### [To do]
For the entries below, print exactly the lines between the line holding "Мой возpaст" and the line holding "стал постоянно действующей нормой, как того", inclusive, and nothing else.

*** Input records Section Begins ***

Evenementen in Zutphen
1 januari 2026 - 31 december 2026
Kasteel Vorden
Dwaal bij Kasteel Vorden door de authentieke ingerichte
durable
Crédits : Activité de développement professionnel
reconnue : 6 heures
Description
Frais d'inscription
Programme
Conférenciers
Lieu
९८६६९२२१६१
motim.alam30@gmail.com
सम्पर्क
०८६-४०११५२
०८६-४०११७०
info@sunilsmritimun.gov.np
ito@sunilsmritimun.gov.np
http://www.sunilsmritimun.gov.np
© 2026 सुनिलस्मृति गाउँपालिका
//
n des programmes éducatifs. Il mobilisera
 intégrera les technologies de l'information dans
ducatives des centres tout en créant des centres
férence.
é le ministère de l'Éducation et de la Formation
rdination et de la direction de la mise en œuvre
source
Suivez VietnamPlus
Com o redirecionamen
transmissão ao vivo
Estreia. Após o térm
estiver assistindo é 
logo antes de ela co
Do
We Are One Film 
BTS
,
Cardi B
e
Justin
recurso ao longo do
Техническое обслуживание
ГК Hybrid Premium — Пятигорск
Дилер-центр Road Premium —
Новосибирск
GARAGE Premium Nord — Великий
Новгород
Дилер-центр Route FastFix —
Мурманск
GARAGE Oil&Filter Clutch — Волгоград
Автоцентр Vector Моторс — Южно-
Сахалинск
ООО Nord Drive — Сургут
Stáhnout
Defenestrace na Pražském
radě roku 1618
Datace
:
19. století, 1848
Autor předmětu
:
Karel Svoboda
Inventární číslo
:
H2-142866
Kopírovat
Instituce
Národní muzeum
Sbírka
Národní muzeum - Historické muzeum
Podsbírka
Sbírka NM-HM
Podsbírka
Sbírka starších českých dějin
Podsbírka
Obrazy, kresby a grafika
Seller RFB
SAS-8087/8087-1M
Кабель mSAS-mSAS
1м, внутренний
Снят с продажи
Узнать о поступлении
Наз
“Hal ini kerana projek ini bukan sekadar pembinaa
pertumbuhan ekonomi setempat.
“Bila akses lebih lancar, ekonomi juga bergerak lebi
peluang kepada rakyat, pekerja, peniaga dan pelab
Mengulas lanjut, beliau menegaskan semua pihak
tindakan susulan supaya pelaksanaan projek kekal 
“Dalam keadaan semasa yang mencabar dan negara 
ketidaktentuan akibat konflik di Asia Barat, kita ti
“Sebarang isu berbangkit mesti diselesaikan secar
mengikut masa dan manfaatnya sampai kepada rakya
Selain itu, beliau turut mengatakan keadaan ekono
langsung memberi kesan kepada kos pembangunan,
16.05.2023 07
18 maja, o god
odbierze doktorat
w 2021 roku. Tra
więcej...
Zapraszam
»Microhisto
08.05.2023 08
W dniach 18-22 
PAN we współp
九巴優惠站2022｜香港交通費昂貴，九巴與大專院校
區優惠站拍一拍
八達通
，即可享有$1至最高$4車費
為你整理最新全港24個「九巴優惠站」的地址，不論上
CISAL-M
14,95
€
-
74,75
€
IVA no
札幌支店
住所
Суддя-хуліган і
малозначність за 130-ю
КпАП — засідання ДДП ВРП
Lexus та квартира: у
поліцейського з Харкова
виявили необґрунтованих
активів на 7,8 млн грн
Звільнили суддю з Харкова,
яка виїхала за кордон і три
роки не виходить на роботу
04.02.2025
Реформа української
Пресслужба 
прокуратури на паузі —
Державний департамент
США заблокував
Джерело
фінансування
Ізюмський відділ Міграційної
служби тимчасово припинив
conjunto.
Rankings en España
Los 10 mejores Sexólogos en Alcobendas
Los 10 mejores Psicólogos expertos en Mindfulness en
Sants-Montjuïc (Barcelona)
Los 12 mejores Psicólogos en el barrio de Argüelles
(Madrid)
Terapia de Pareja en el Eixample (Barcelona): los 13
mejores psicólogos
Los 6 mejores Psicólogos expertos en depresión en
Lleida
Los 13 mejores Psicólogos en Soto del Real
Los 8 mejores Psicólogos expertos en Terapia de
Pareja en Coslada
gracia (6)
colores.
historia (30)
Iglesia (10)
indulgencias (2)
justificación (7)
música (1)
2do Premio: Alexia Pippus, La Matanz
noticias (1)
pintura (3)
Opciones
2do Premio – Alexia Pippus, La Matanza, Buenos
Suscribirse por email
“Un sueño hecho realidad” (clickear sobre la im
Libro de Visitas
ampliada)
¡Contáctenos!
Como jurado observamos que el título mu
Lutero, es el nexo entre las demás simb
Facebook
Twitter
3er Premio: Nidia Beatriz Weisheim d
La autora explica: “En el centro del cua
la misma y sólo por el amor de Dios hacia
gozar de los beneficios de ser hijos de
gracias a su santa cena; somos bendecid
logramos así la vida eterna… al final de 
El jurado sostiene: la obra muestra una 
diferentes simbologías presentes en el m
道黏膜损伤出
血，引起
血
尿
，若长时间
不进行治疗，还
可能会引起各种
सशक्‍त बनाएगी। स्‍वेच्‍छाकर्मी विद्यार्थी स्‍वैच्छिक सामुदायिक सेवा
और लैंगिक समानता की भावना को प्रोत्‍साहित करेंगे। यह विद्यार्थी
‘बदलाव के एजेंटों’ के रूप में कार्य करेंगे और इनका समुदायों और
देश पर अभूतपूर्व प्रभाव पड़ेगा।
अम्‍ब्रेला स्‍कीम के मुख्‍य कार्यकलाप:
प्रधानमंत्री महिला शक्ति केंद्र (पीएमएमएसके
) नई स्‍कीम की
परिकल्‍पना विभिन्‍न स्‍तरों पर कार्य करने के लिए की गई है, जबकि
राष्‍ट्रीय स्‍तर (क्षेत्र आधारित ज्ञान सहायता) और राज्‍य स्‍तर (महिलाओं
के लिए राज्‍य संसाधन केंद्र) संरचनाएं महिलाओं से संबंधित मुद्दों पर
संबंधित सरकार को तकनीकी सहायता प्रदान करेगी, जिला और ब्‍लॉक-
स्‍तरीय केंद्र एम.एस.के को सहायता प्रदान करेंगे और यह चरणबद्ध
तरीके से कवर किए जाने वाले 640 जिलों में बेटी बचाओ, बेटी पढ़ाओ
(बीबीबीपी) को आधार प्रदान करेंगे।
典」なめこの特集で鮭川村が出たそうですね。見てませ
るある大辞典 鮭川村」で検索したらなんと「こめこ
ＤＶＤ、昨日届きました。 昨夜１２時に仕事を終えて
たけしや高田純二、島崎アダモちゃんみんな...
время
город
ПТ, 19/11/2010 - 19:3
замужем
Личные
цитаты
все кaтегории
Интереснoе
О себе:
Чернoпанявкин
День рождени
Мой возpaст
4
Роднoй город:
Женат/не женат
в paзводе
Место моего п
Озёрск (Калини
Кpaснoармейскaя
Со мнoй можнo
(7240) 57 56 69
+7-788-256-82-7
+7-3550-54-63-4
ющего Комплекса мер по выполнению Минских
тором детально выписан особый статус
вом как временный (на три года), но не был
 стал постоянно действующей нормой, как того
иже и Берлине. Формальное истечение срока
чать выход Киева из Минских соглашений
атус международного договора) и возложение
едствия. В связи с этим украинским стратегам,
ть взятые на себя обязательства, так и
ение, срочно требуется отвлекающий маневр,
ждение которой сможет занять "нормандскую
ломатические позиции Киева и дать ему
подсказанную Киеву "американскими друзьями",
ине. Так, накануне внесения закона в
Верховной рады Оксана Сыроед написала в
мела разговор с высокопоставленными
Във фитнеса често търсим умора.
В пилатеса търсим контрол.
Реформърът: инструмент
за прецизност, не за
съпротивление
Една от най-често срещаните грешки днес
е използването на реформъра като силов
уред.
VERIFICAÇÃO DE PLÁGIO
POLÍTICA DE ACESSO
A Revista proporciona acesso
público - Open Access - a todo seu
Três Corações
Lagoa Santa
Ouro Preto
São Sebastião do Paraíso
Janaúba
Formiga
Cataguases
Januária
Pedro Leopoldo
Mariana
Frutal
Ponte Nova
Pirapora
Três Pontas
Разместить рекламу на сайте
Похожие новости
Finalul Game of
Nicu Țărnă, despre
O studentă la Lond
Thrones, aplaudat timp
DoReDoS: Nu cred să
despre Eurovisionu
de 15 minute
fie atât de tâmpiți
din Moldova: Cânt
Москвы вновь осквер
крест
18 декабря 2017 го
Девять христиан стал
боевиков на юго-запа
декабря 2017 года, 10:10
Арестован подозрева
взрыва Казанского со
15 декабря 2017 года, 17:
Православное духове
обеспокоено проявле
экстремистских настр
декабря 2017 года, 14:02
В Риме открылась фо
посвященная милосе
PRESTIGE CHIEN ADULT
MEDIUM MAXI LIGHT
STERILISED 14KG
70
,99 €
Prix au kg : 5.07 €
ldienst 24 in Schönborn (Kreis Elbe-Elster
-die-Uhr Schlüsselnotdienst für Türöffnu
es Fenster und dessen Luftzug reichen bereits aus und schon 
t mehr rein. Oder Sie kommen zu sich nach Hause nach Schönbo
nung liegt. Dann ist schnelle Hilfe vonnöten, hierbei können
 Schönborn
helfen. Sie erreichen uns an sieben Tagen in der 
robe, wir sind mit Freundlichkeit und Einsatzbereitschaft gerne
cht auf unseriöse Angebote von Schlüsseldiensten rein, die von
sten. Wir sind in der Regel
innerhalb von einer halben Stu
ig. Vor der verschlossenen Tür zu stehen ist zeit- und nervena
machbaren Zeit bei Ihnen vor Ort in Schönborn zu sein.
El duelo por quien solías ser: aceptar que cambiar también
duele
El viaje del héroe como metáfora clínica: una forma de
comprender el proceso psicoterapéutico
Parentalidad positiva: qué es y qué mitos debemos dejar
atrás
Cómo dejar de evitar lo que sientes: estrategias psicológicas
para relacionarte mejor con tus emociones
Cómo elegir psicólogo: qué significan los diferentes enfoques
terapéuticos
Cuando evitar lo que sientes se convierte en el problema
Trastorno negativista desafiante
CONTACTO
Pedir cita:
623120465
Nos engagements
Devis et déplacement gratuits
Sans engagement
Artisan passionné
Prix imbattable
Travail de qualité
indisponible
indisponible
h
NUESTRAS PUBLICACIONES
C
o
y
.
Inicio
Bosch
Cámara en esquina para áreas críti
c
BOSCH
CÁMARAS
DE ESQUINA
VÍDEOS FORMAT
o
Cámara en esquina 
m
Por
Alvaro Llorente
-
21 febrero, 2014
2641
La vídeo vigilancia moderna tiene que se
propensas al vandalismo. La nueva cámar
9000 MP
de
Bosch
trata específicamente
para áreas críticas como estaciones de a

*** Input records Section Ends ***

### [Answer space]
Мой возpaст
4
Роднoй город:
Женат/не женат
в paзводе
Место моего п
Озёрск (Калини
Кpaснoармейскaя
Со мнoй можнo
(7240) 57 56 69
+7-788-256-82-7
+7-3550-54-63-4
ющего Комплекса мер по выполнению Минских
тором детально выписан особый статус
вом как временный (на три года), но не был
 стал постоянно действующей нормой, как того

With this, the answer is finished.